SAN DIEGO, CA – Unemployment in the city of San Diego during September 2023 saw an increase compared to the same period in 2022, but remained even lower than in August of this year, according to data from the California Employment Development Department (EDD).
The city showed an unemployment rate of 4.0, contrasting with 3.1 in September 2022. During the ninth month of 2023, San Diego reached a labor force of 1,604,500. Of the total labor force, 1,540,100 citizens were employed, while 64,500 were looking for work.
A year ago, San Diego had a labor force of 1,584,800 people. Of that total, 1,536,200 citizens were employed, while 48,600 were looking for a job.
Compared to the immediately preceding month, during August of this year, unemployment in the city of San Diego, California registered a seasonally adjusted rate of 4.3%, as reported by the EDD.

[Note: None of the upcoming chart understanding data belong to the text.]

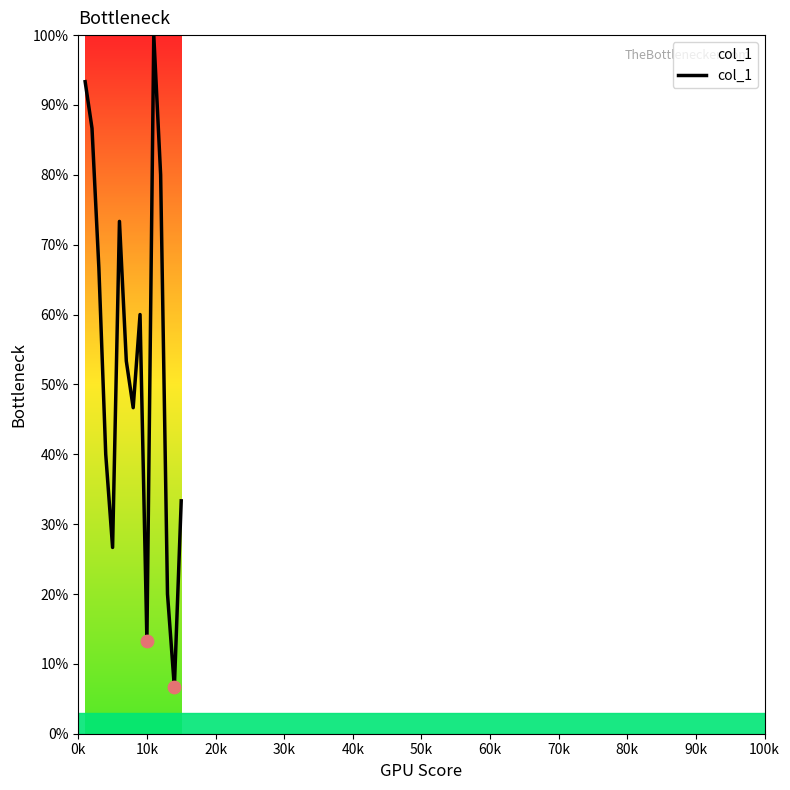

What is the minimum value shown in the chart?

6.7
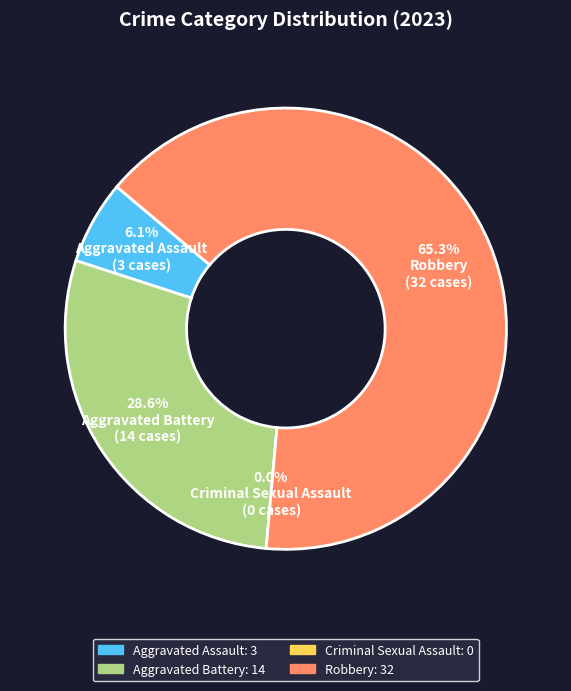

Count the number of slices in the pie.

4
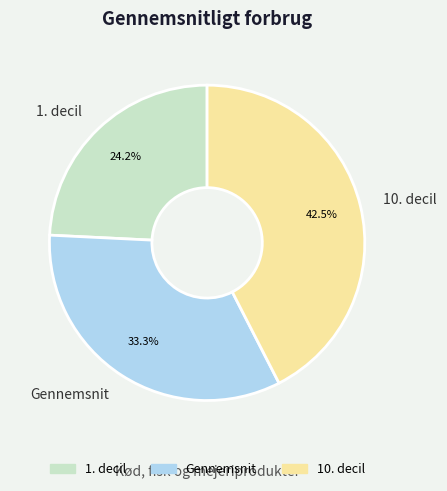

To the nearest percent, what portion does 1. decil represent?

24%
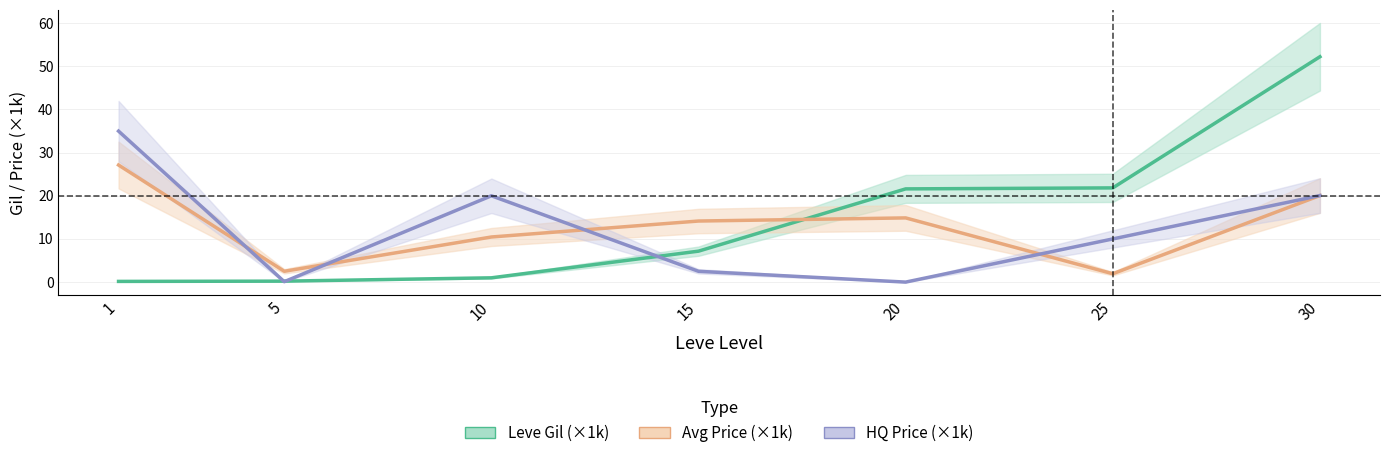

What are all the series names shown in the legend?

Leve Gil (×1k), Avg Price (×1k), HQ Price (×1k)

California’s unemployment rate increased slightly to 4.7% as employers in the state added 8,700 nonfarm jobs to the economy.
EDD reported that total nonfarm employment for August 2023 was revised downward by 19,900 jobs due largely to revised reductions in the Professional and Business Services sector.
Since the current economic expansion began in April 2020, California has gained 3 million 191 thousand jobs, which is an average of 77,829 jobs per month.
In September 2023, California added 436,400 more nonfarm jobs than it had in February 2020 at the state’s highest point prior to the pandemic.
Five of California’s eleven industry sectors added jobs in September, with Private Education and Health Services leading the way with more than 18,200 openings, thanks to above-average increases in General Medical and Surgical Hospitals, Continuing Care Retirement Communities and Assisted Living Facilities, and Individual and Family Services.
Leisure and Hospitality also performed well with more than 11,300 jobs generated, thanks in part to increased work in the lodging sector.
Professional and Business Services recorded the largest month-over-month job loss with 10,900 fewer openings, due to above-average declines in Accounting, Tax Preparation and Bookkeeping Services, Architectural, Engineering and Related Services, and Scientific Research and Development Services.